> Text shown:
Hill-Murray School is a coeducational private Catholic school serving grades 6–12. It is located on a  site in Maplewood, Minnesota, United States, a suburb of Saint Paul. Located in the Roman Catholic Archdiocese of Saint Paul and Minneapolis, it was established in 1971 as a result of the consolidation of Archbishop Murray Memorial High School and Hill High School. Archbishop Murray was founded in 1958 by the Benedictine Sisters as a school for young women. Hill High was established in 1959 by the Christian Brothers as a school for young men. The Middle School was added in 1989. The student population is drawn from the Twin Cities, surrounding suburban areas, and nearby Wisconsin communities. Hill-Murray is one of only twenty-one Minnesota high schools accredited by the North Central Association of Colleges and Schools.

Athletics
Hill-Murray is a member of the Metro East Conference in the Minnesota State High School League. There are 24 Varsity sports teams for men and women. The athletic department is known for its boys hockey team, led by head coach Bill Lechner. The Pioneers have won four MSHSL state championships and have a record of 277–90–15. The school's hockey rivalry with White Bear Lake has deep roots and is considered to be the most intense and most watched rivalry in the state, routinely drawing sold-out crowds in the thousands to Aldrich Arena.

 Hill (1970) and Hill-Murray (1972) won Independent (non-MSHSL) State Hockey Titles
 Hill-Murray (1972) won Independent (non-MSHSL) State Baseball Title
 The Pioneers won state titles in several sports prior to joining the MSHSL in 1974/75

Performing Arts 
Hill-Murray is well known for its various performing arts programs. It has eight different bands, five choirs, and the theatre department produces six shows each year.

Academics

Community 
Hill-Murray has a very diverse student background, including different cultures, faiths, and economic backgrounds. The school draws students from 110 different middle and elementary schools. Out of the entire student body, 10% of  students are students of color, 80% of  students are Catholic, and 96% of students participate in at least one co-curricular activity. The student body comes from all over the metro area, including parts of Wisconsin.

Chart analysis data:
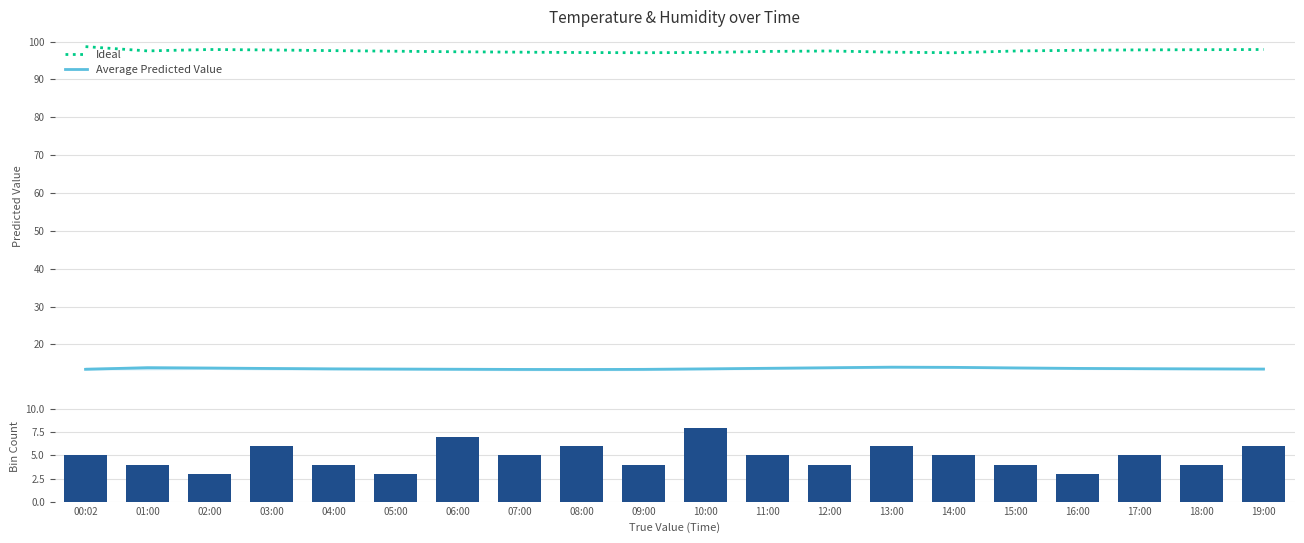

At which category does the chart reach its minimum across all series?

02:00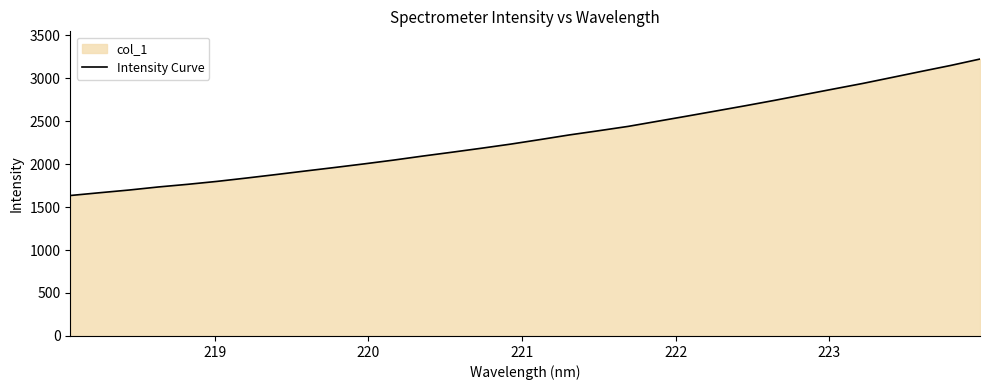

What is the maximum value shown in the chart?

3221.7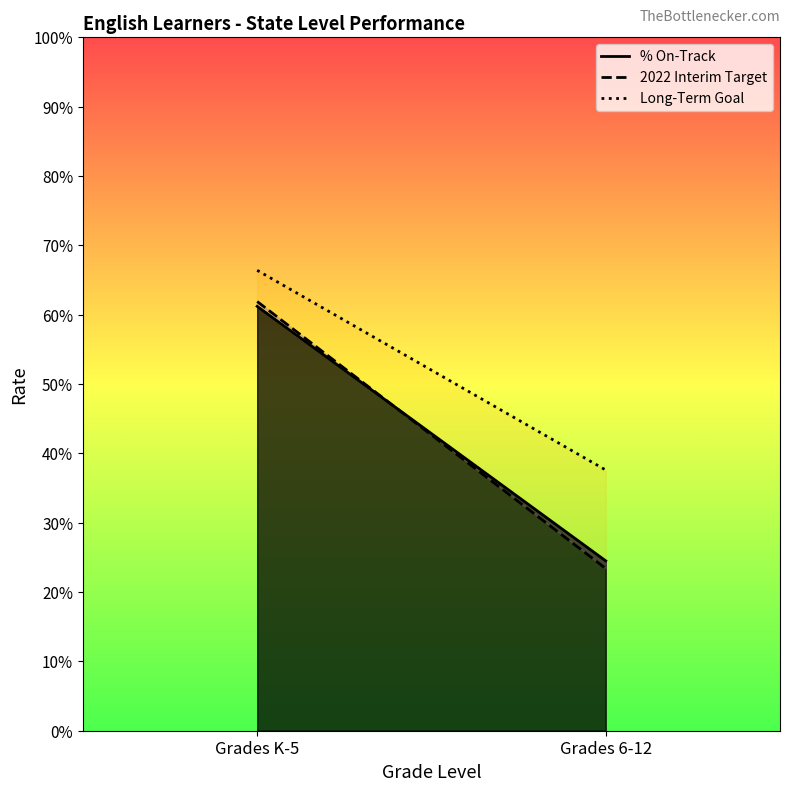

What is the difference between the highest and lowest values at Grades K-5?

0.1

> Assignment A:
After the listing, output the passage of the Hill-Murray School text starting with "Hill-Murray School is" and going on through "Colleges and Schools.", word for word.
> Assignment B:
Below the listing, pick up the Hill-Murray School text where it stops and write the next part.

> Answer space A:
Hill-Murray School is a coeducational private Catholic school serving grades 6–12. It is located on a  site in Maplewood, Minnesota, United States, a suburb of Saint Paul. Located in the Roman Catholic Archdiocese of Saint Paul and Minneapolis, it was established in 1971 as a result of the consolidation of Archbishop Murray Memorial High School and Hill High School. Archbishop Murray was founded in 1958 by the Benedictine Sisters as a school for young women. Hill High was established in 1959 by the Christian Brothers as a school for young men. The Middle School was added in 1989. The student population is drawn from the Twin Cities, surrounding suburban areas, and nearby Wisconsin communities. Hill-Murray is one of only twenty-one Minnesota high schools accredited by the North Central Association of Colleges and Schools.

> Answer space B:
The school catered to grades 7-12 until the 2015–2016 school year, when a 6th grade was added.

Notable alumni
 Steve Janaszak, professional ice hockey player, 1980 Olympic "Miracle On Ice" Team
 Craig Johnson, professional ice hockey player
 Dave Langevin, professional ice hockey player, member of 4 New York Islanders Stanley Cup Championship teams
 Tom Quinlan, baseball player for the Minnesota Twins & Toronto Blue Jays
 Robb Quinlan, professional baseball player for the Anaheim Angels from 2003 to 2010. Current Minnesota Golden Gophers 1st base coach.
 Lino Rulli, Emmy Award-winning producer and radio host (The Catholic Guy)
 Joe Soucheray, syndicated talk show host
 Jake Guentzel, professional ice hockey player for the Pittsburgh Penguins 
 Mike Hoeffel, professional ice hockey player
 David Tanabe, professional ice hockey player
 Hannah Brandt, olympic hockey player Team USA, 2018 Pyeongchang Winter Olympics, US National Team member 
 Marissa Brandt, olympic hockey player Team Korea, 2018 Pyeongchang Winter Olympics
 Jack Cichy, professional football player for the Tampa Bay Buccaneers, Super Bowl LV winner
 Joey Anderson, professional hockey player for the New Jersey Devils.
 Mikey Anderson, professional hockey player for the Los Angeles Kings.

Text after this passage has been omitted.